Vladimir Putin, forte di una popolarità da record che tocca l’80% delle preferenze, soprattutto per via dell’annessione della Crimea molto apprezzata dai russi, e il suo Partito Russia Unita, che ha sempre dominato la Duma, hanno vissuto queste elezioni serenamente (nella miglior accezione del termine…), sicuri di una vittoria che pone il Presidente russo sulla strada migliore per un eventuale quarto mandato, se decidesse di presentarsi alle presidenziali del 2018. A differenza delle elezioni del 2011, denunciate come fraudolente da centinaia di migliaia di manifestanti scesi in piazza, questa volta il Cremlino sembra aver voluto dare al processo elettorale un’aurea di trasparenza. Il Presidente russo ha infatti posto a capo della commissione elettorale centrale l’ex delegata per i Diritti Umani presso il Cremlino, Ella Pamfilova, e sostituire così Vladimir Tchourov, accusato dall’opposizione di aver manipolato i risultati di più elezioni. Nella mattinata di Domenica, Ella Pamfilova ha dichiarato aver ricevuto eco di sospetti di brogli nei seggi di Barnaoul in Siberia, e che la commissione elettorale centrale avrebbe potuto decidere di annullare le elezioni nella Regione se questi fossero stati confermati. “Nulla da dire per il resto del Paese”, ha poi sottolineato la Pamfilova.

Il Partito pro-Cremlino Russia unita ha, come previsto, vinto con grande maggioranza. Ha ottenuto quasi il 55% delle preferenze e questo gli permetterà di avere la maggioranza assoluta in Parlamento, risultato caldamente salutato da Vladimir Putin e dala suo Primo Ministro Medvedev. Piccolo neo di questo trionfo del Cremlino è la bassissima affluenza alle urne,  prova che i russi hanno evitato di votare o che  hanno considerato queste elezioni giocate d’anticipo. Secondo le stime, Russia unita dovrebbe ottenere almeno 330 seggi su 450, guadagnando una schiacciante maggioranza. Il Partito è seguito da due partiti che appoggiano praticamente sempre l’essenziale delle decisione del Governo: il Partito Comunista e i nazionalisti della LDPR. Al contrario, gli oppositori liberali del Parnas non hanno messo insieme che lo 0,66% delle preferenze dopo una campagna elettorale che li ha visti, come sempre, ignorati o presi in giro dalle televisioni di Stato. Anche se questa volta ha potuto presentare molti più candidati che nel 2011, al suo fallimento hanno contribuito molto anche le liti interne e il fatto che non abbia potuto presentare una lista comune.  Stesso scenario per il Partito di opposizione Labloko (socialdemocratici), che ha sperato invano di ottenere almeno un seggio.

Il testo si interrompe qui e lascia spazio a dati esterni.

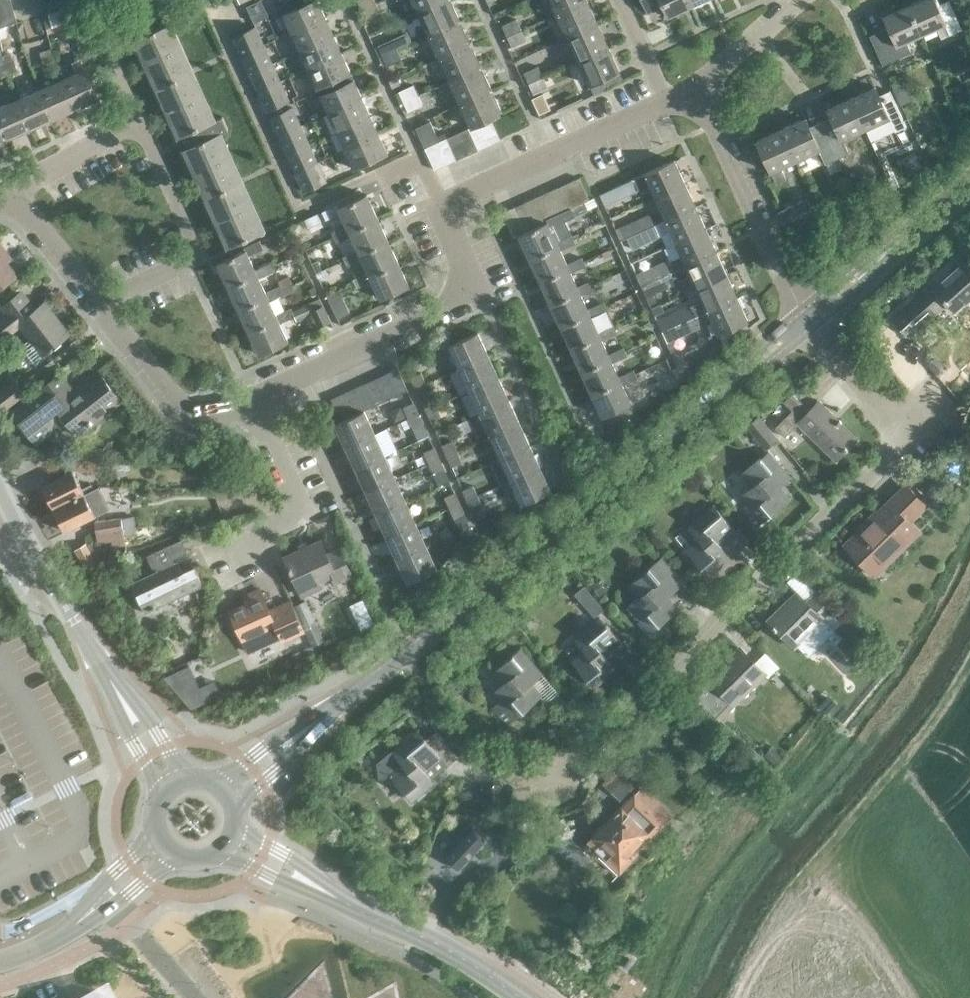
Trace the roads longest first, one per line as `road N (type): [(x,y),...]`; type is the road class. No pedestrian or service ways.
road 1 (secondary): [(309,727),(808,319)]
road 2 (residential): [(467,772),(553,778),(570,771),(886,456),(896,426)]
road 3 (residential): [(253,401),(457,297),(466,267),(452,212)]
road 4 (residential): [(137,114),(195,255),(100,303)]
road 5 (residential): [(808,319),(695,88)]
road 6 (residential): [(452,212),(471,193),(667,102)]
road 7 (residential): [(219,553),(305,516),(253,401)]
road 8 (secondary): [(808,319),(969,181)]
road 9 (residential): [(100,303),(188,405),(220,412),(253,401)]
road 10 (secondary): [(80,631),(159,793)]
road 11 (secondary): [(185,776),(80,631)]
road 12 (secondary): [(520,997),(449,949),(369,915)]
road 13 (secondary): [(80,631),(0,491)]
road 14 (secondary): [(224,856),(369,915)]
road 15 (secondary): [(369,915),(240,831)]
road 16 (residential): [(12,192),(137,114)]
road 17 (unclassified): [(57,939),(176,862)]
road 18 (residential): [(12,192),(100,303)]
road 19 (residential): [(896,426),(808,319)]
road 20 (unclassified): [(155,842),(96,892),(57,939)]
road 21 (residential): [(695,88),(795,0)]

In Russia nessuno dubita in un Putin quater. Di fronte all’immensa macchina del potere, gli oppositori che avanzano in ordine sparso hanno avuto molte difficoltà a scatenare l’entusiasmo degli elettori che hanno giudicato la campagna noiosa e senza vere alternative. Molti sono stati tentati a votare per candidati “dell’attuale potere” , molti altri, perché disillusi, hanno scelto l’astensionismo. Entrambi le scelte hanno fatto il gioco, ad oggi,  dell’indiscusso capo di Stato. Per Vladimir Putin queste elezioni erano molto più importanti di quello che si potesse pensare, perché ultimo banco di prova prima delle presidenziali del 2018.